Cinco millones de personas acompañaron el via crucis de la albiceleste en un éxtasis coral que terminó con el ascenso en helicóptero a los cielos. Fue una fiesta espontánea que demostró de nuevo que el público argentino es el más entregado del mundo. Tanto, que compite contra sí mismo para ganar la carrera de la hipérbole emocional. Pero ni el gobierno de la nación ni la ciudad de Buenos Aires, enfrentados entre sí, habían organizado un mínimo recorrido que permitiera una liturgia más ordenada y cercana. Parecía el sermón de la montaña, habían sido los últimos y ahora eran los primeros.

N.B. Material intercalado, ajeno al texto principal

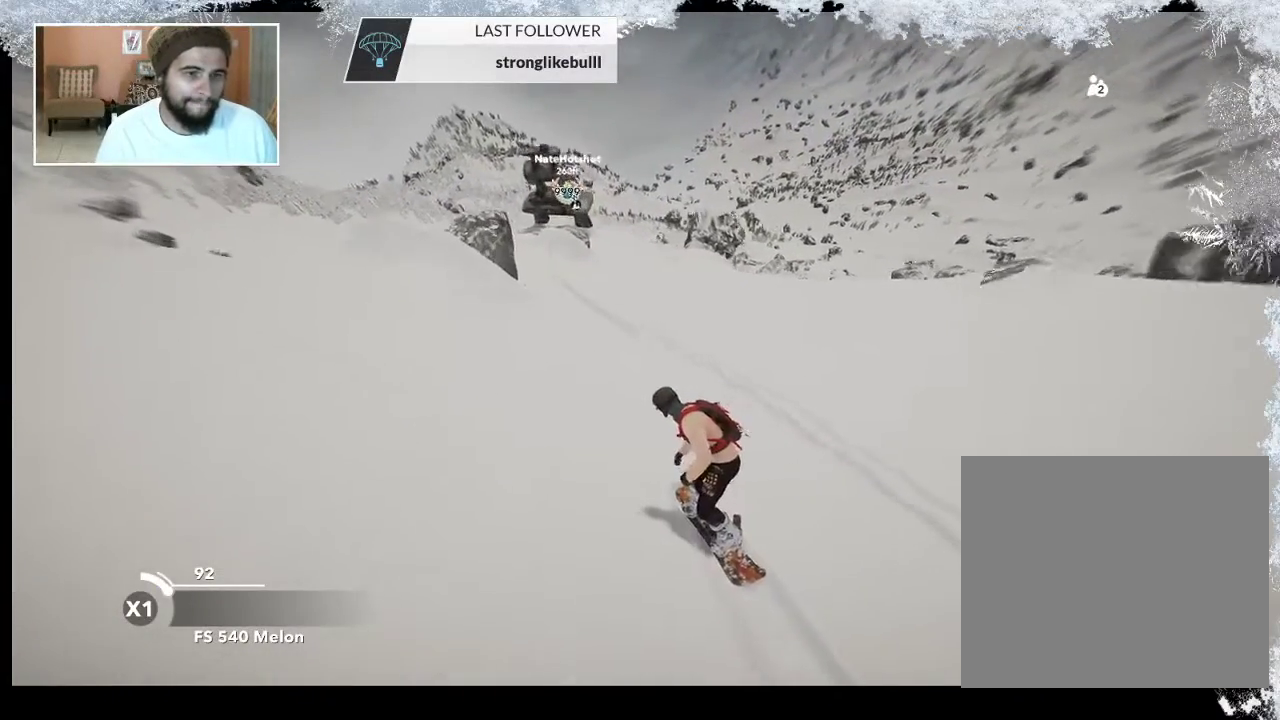
{"buttons": [], "left_stick": "center", "right_stick": "center", "events": []}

Y ahí entra Messi. Llegó a Qatar con 35 años y más de 40 títulos a sus espaldas preparado para convertirse en un messías diferente. Derrochó ternura en medio de toda la presión, y hasta en el enfado rebajó las pulsaciones: “¿Qué mirás, bobo?”, dijo con la brevedad de un versículo.

Mientras tanto, Macron Iscariote contaba las 30 monedas de plata que le había pagado el sanedrín catarí a cambio de la Liberté, Égalité, Fraternité. Y nosotros, la vieja Europa, como Poncio Pilatos nos lavamos las manos.

Messi, antes del último partido, también lavó los pies de sus discípulos en un acto de amor supremo. Él, que no había sido profeta en su tierra, les perdonó y sostuvo sobre sus hombros el bienestar espiritual de un país, que no sabe si se ama o se odia de tanto amarse.

En el Gólgota del fútbol, en el Calvario con aire acondicionado de Lusail, vencieron en la final de las finales. El apóstol Enzo hizo de Juan; el Dibu, custodió con las llaves de Pedro el reino de su portería; Di María escribió su carta a los defensas y una epístola por WhatsApp a su mujer. Vivimos todo el rango de las emociones humanas, con sus virtudes y sus pecados; el respeto, la arrogancia, el amor, el odio, la envidia y, a veces, la empatía. Presenciamos la resurrección temporal de Argentina, que siempre busca un problema para cada solución. Pero, también tiene una solución para todos sus problemas: la Copa del Mundo.